We did make our goal—we currently have about $53,000 and checks continue to snail in. VDARE.COM will continue posting for the immediate future, although we will have to do some hard rethinking and reformulating. Of course, we should not be in this parlous situation and I will be writing more on this matter in the future.
I can't think of another issue like immigration, where the American people feel so overwhelming one way, but the American elites so hysterically and intolerantly the other. It is now nineteen years since I wrote my Time To Rethink Immigration? cover story for National Review, which became my 1995 book Alien Nation. I have to admit that I never thought the reasonable arguments I presented would be met with such unscrupulous and sustained savagery—or that so many putative allies would quail and flee.
I still believe that the historic American nation will regain control of its destiny. But I find myself remembering the last words of the harbinger of an earlier great convulsive national struggle: "I, John Brown, am now quite certain that the crimes of this guilty land will never be purged away but with Blood. I had, as I now think, vainly flattered myself that without very much bloodshed it might be done."
I don't think America's post-1965 immigration disaster will end in violence (although of course there is constant under-reported violence on the Mexican border and elsewhere). But I do now believe that achieving patriotic immigration reform will leave American politics and culture transformed much more radically, and painfully, than anyone now imagines.
+++++
** Given exercise 1 **
In the entries from their start through the line with "family: Potamogetonaceae", could you replace "phylum" with "division", keep everything else the same, and give back only those lines, with the pictures left out?
The immigration passage and the entries are unrelated.
+++++
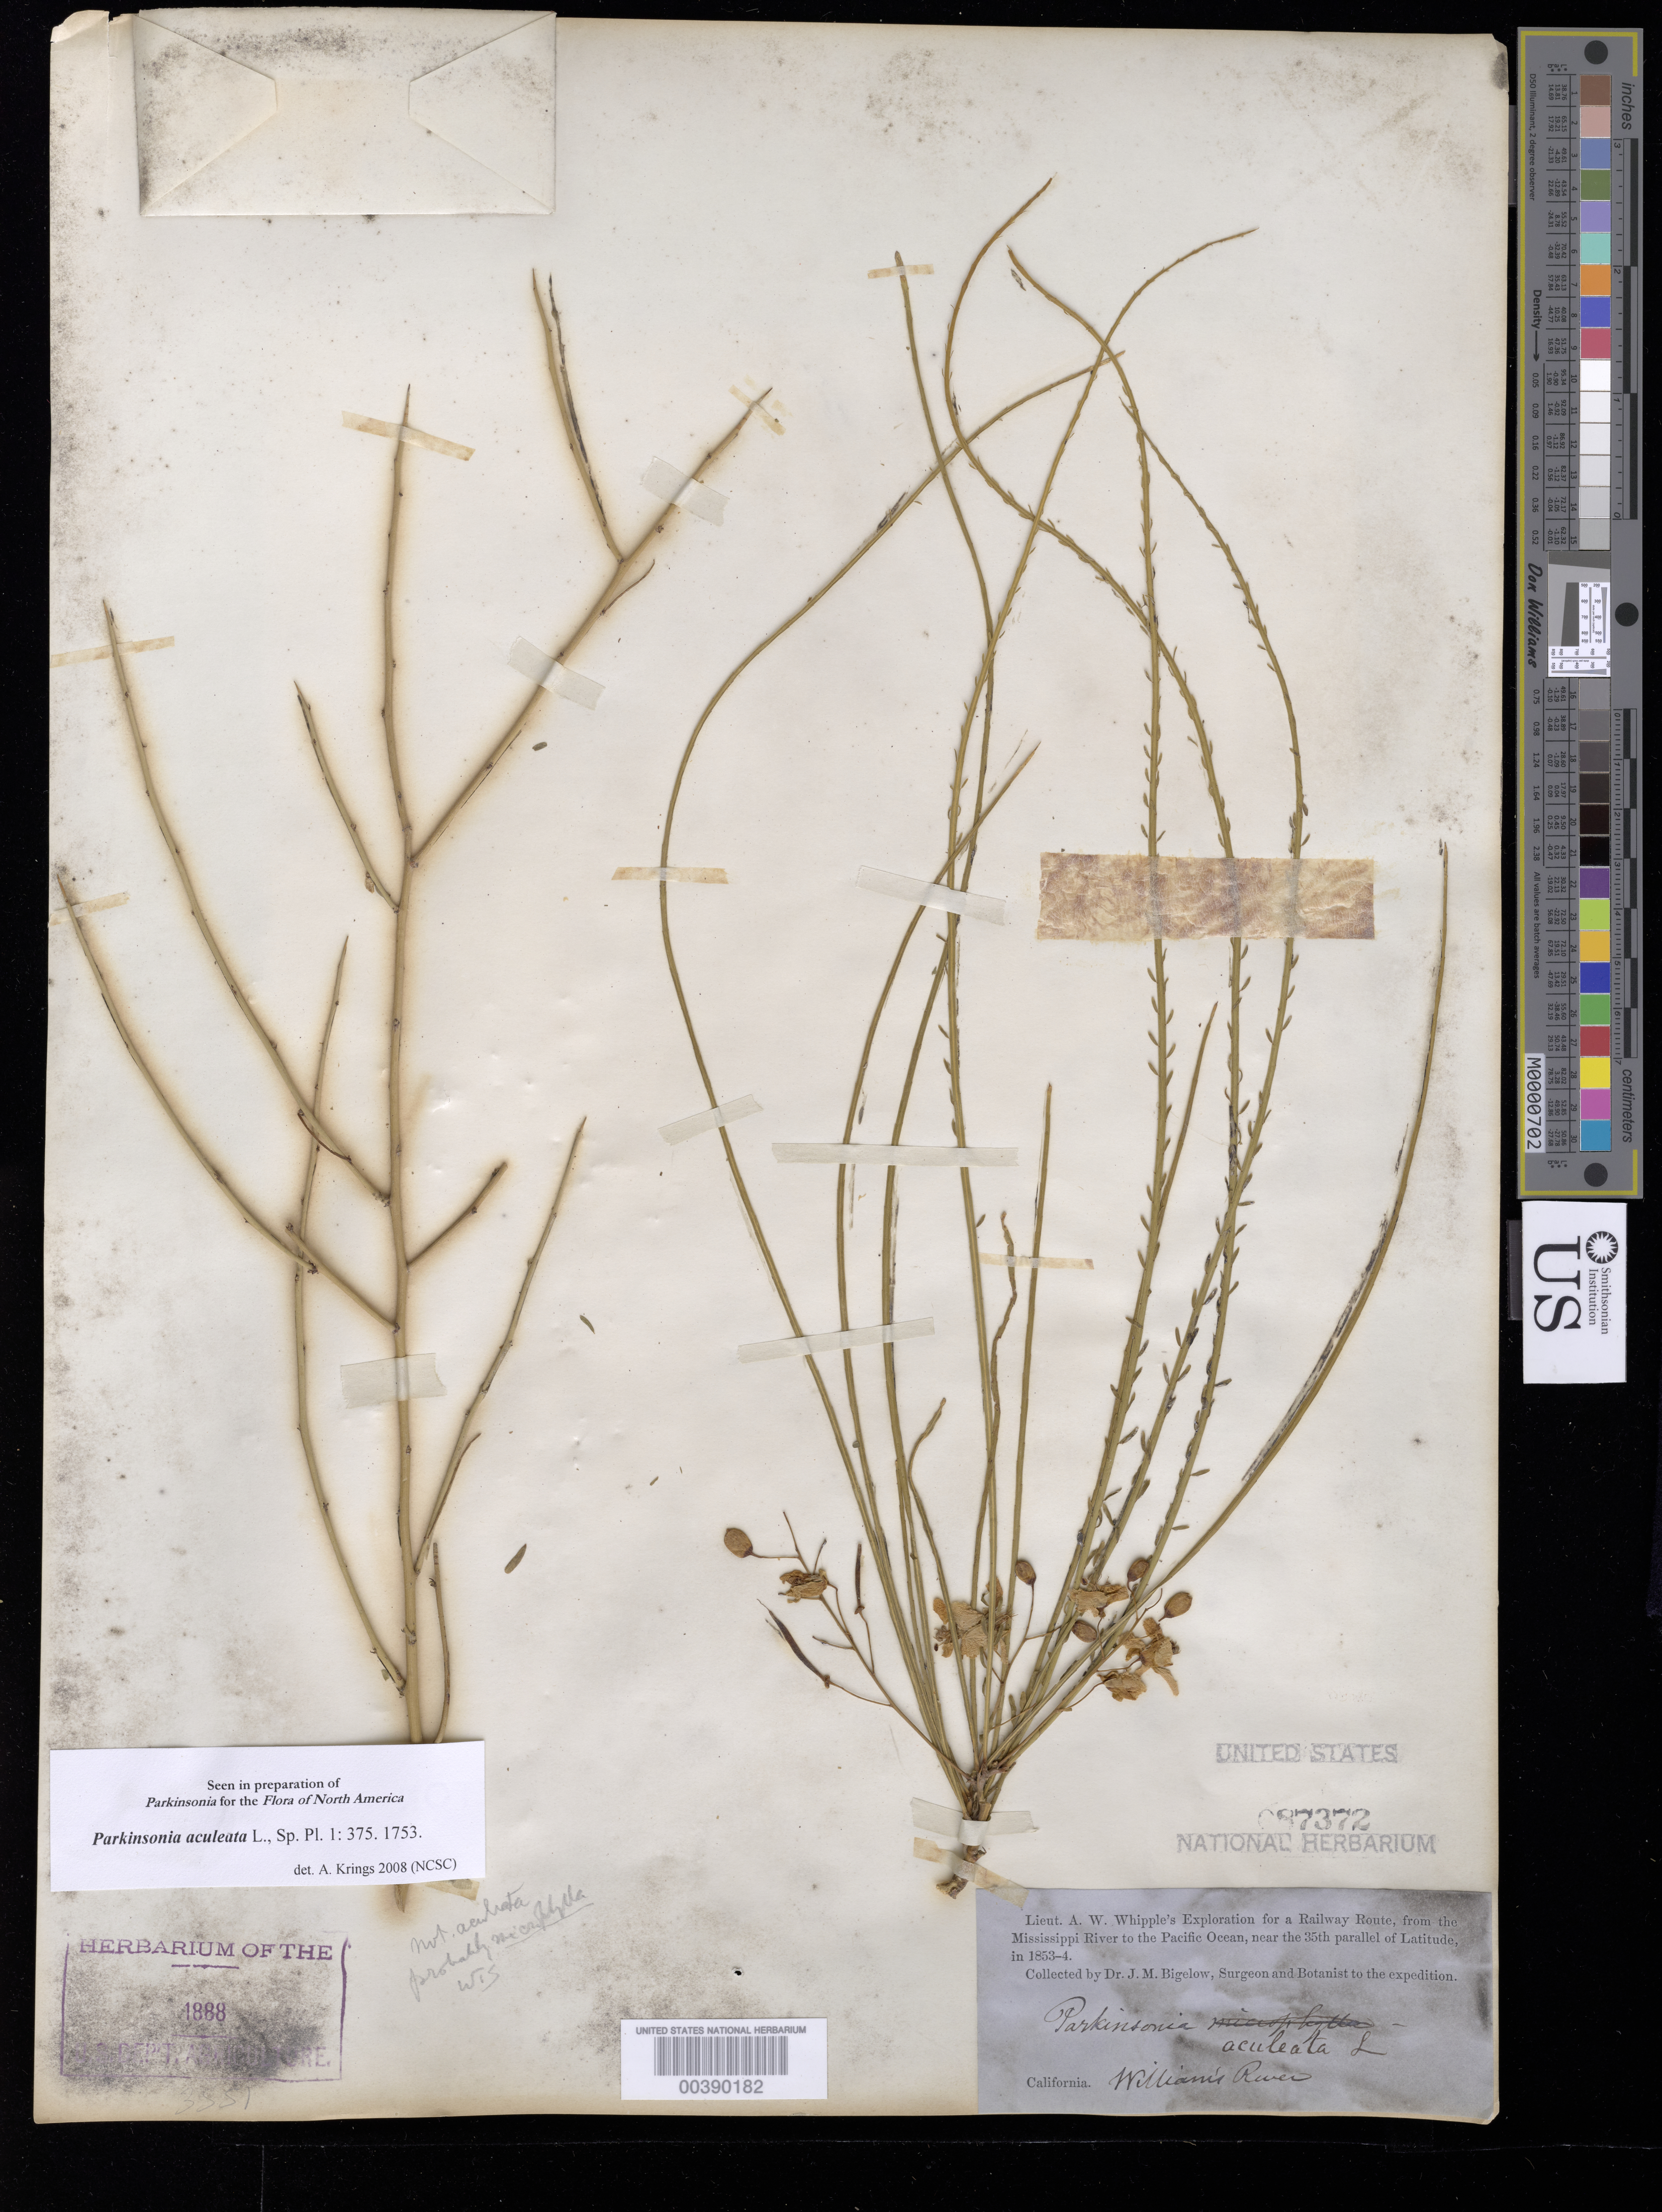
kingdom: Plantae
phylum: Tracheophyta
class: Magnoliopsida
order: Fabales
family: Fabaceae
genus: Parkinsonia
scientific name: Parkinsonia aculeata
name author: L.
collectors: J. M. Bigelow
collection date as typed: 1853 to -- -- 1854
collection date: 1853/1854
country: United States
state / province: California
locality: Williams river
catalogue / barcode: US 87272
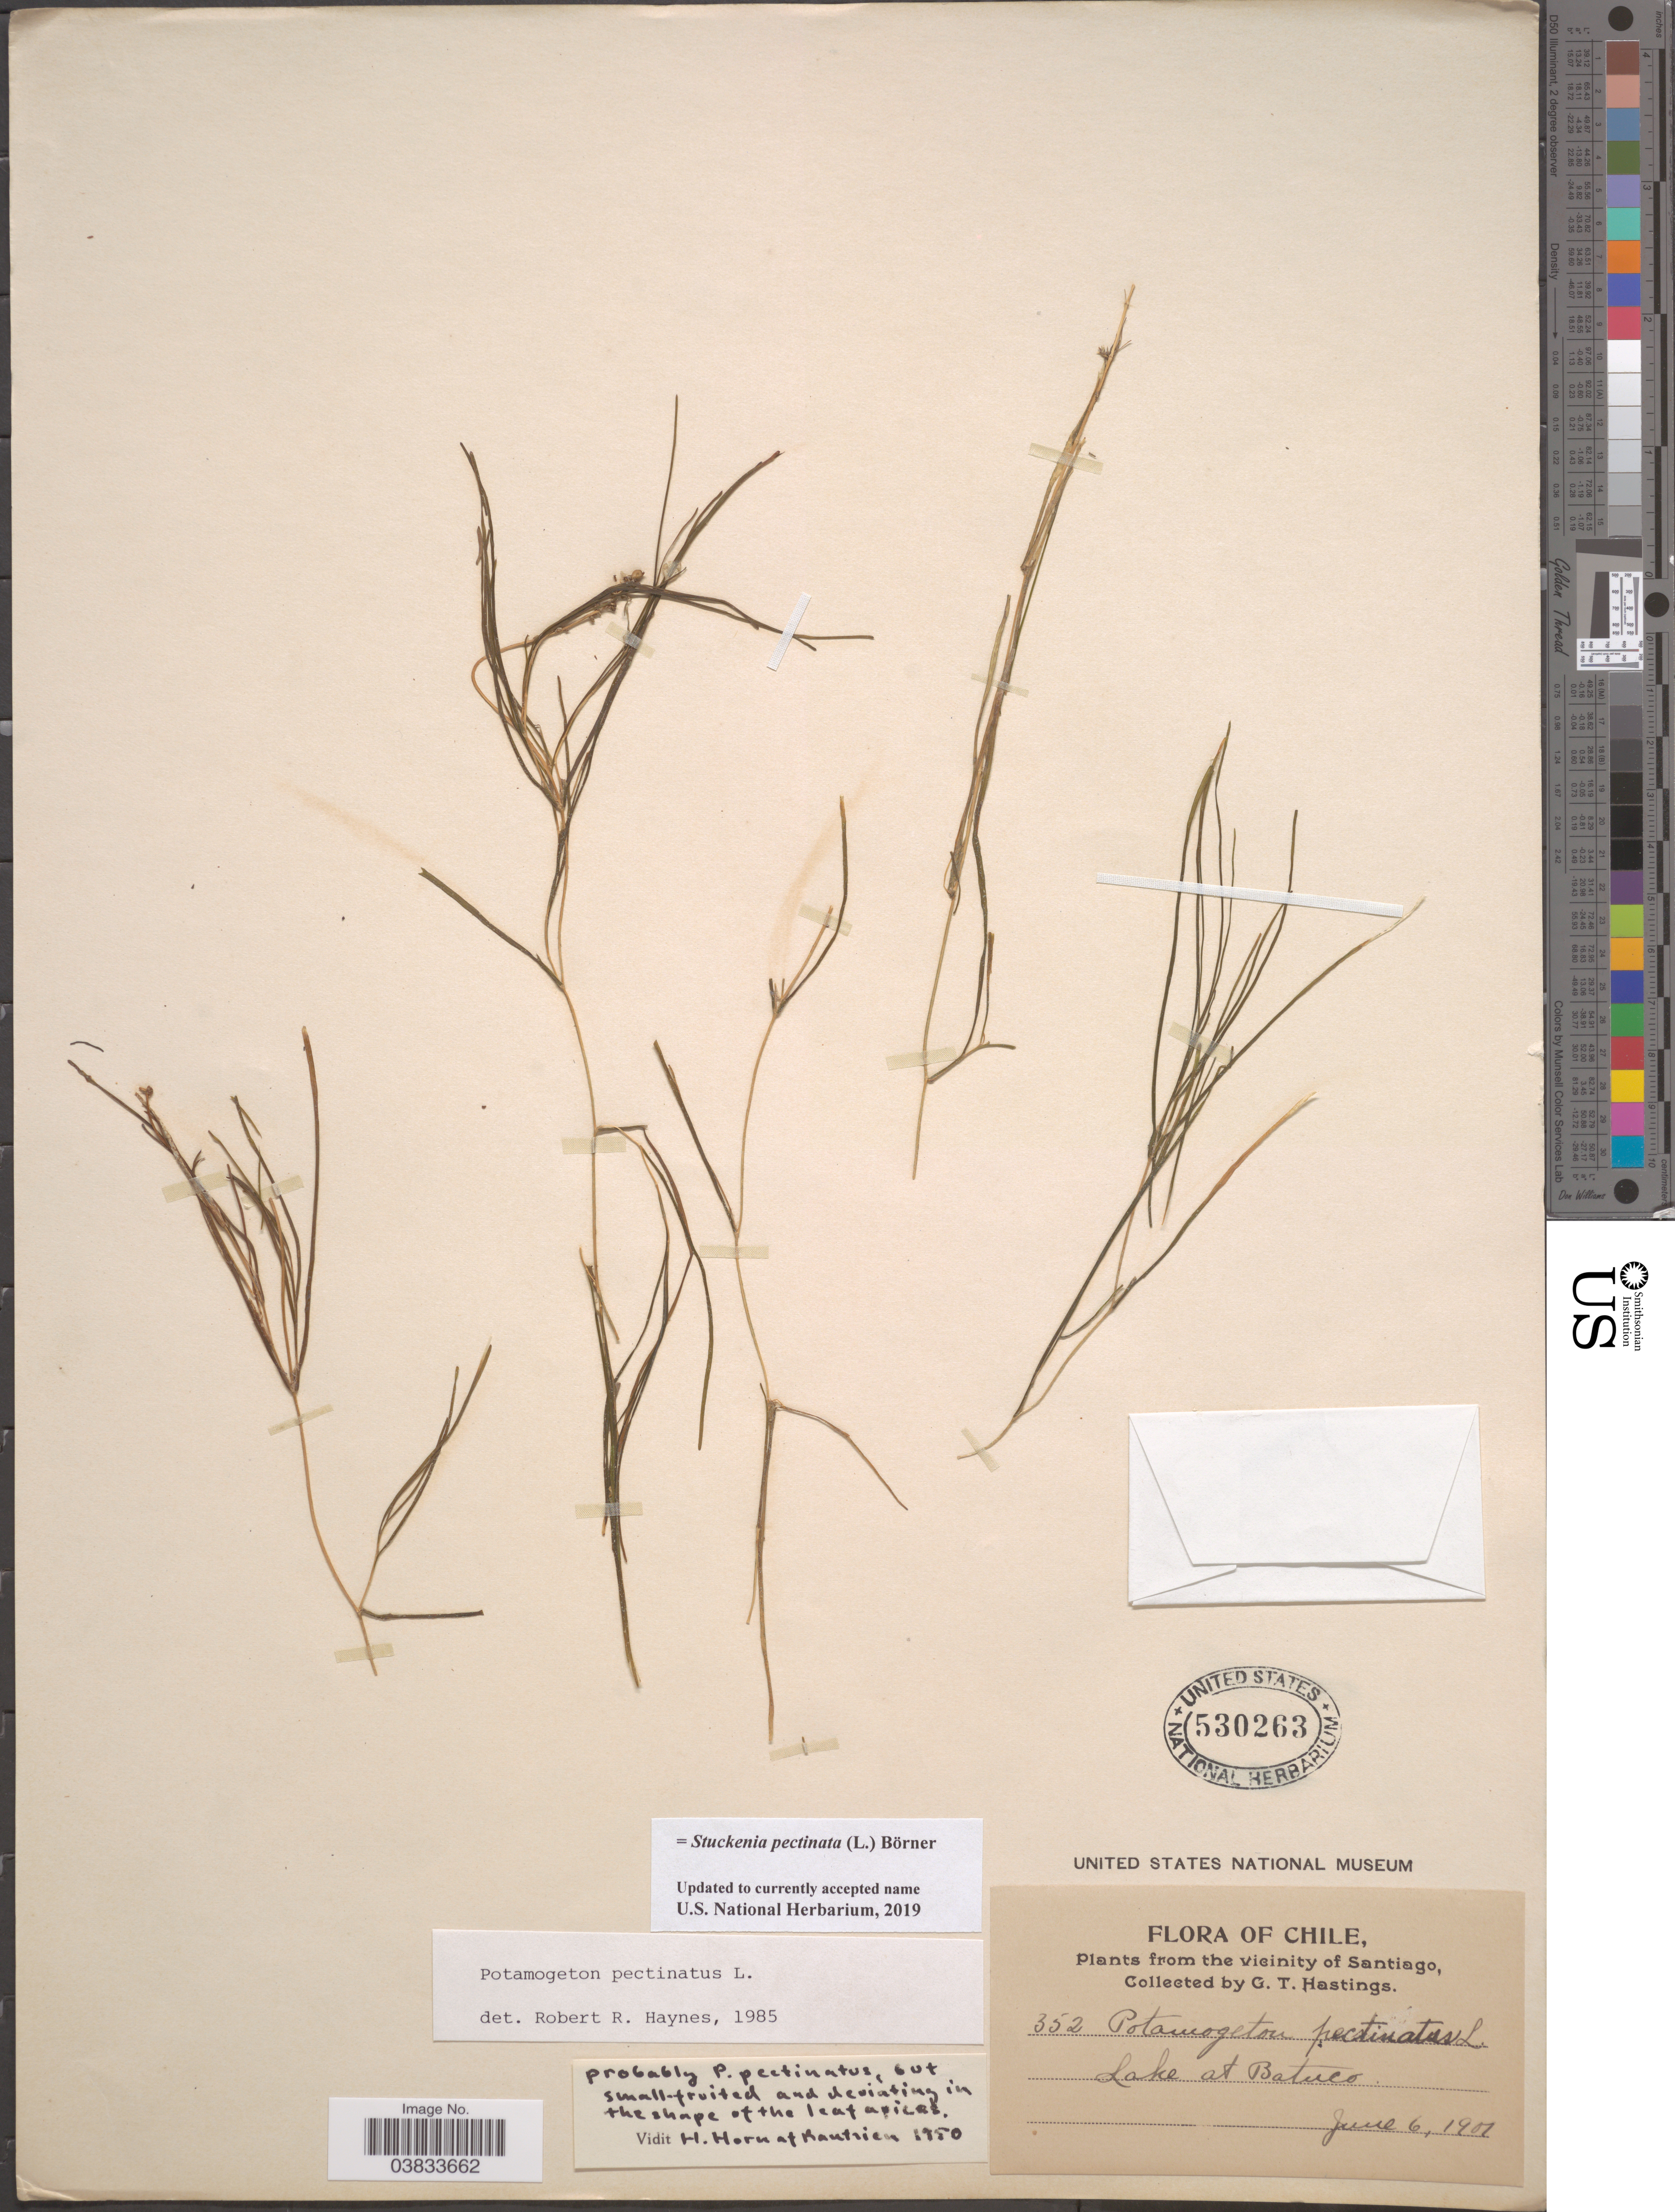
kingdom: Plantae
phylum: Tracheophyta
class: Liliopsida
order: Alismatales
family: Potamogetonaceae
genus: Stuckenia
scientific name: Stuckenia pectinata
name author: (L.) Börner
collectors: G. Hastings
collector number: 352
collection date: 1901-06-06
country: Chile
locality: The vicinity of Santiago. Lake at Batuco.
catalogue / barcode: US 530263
+++++
** Given exercise 2 **
Could you copy the immigration passage from "I still believe" to "anyone now imagines."?

** Answer 1 **
kingdom: Plantae
division: Tracheophyta
class: Magnoliopsida
order: Fabales
family: Fabaceae
genus: Parkinsonia
scientific name: Parkinsonia aculeata
name author: L.
collectors: J. M. Bigelow
collection date as typed: 1853 to -- -- 1854
collection date: 1853/1854
country: United States
state / province: California
locality: Williams river
catalogue / barcode: US 87272
kingdom: Plantae
division: Tracheophyta
class: Liliopsida
order: Alismatales
family: Potamogetonaceae

** Answer 2 **
I still believe that the historic American nation will regain control of its destiny. But I find myself remembering the last words of the harbinger of an earlier great convulsive national struggle: "I, John Brown, am now quite certain that the crimes of this guilty land will never be purged away but with Blood. I had, as I now think, vainly flattered myself that without very much bloodshed it might be done."
I don't think America's post-1965 immigration disaster will end in violence (although of course there is constant under-reported violence on the Mexican border and elsewhere). But I do now believe that achieving patriotic immigration reform will leave American politics and culture transformed much more radically, and painfully, than anyone now imagines.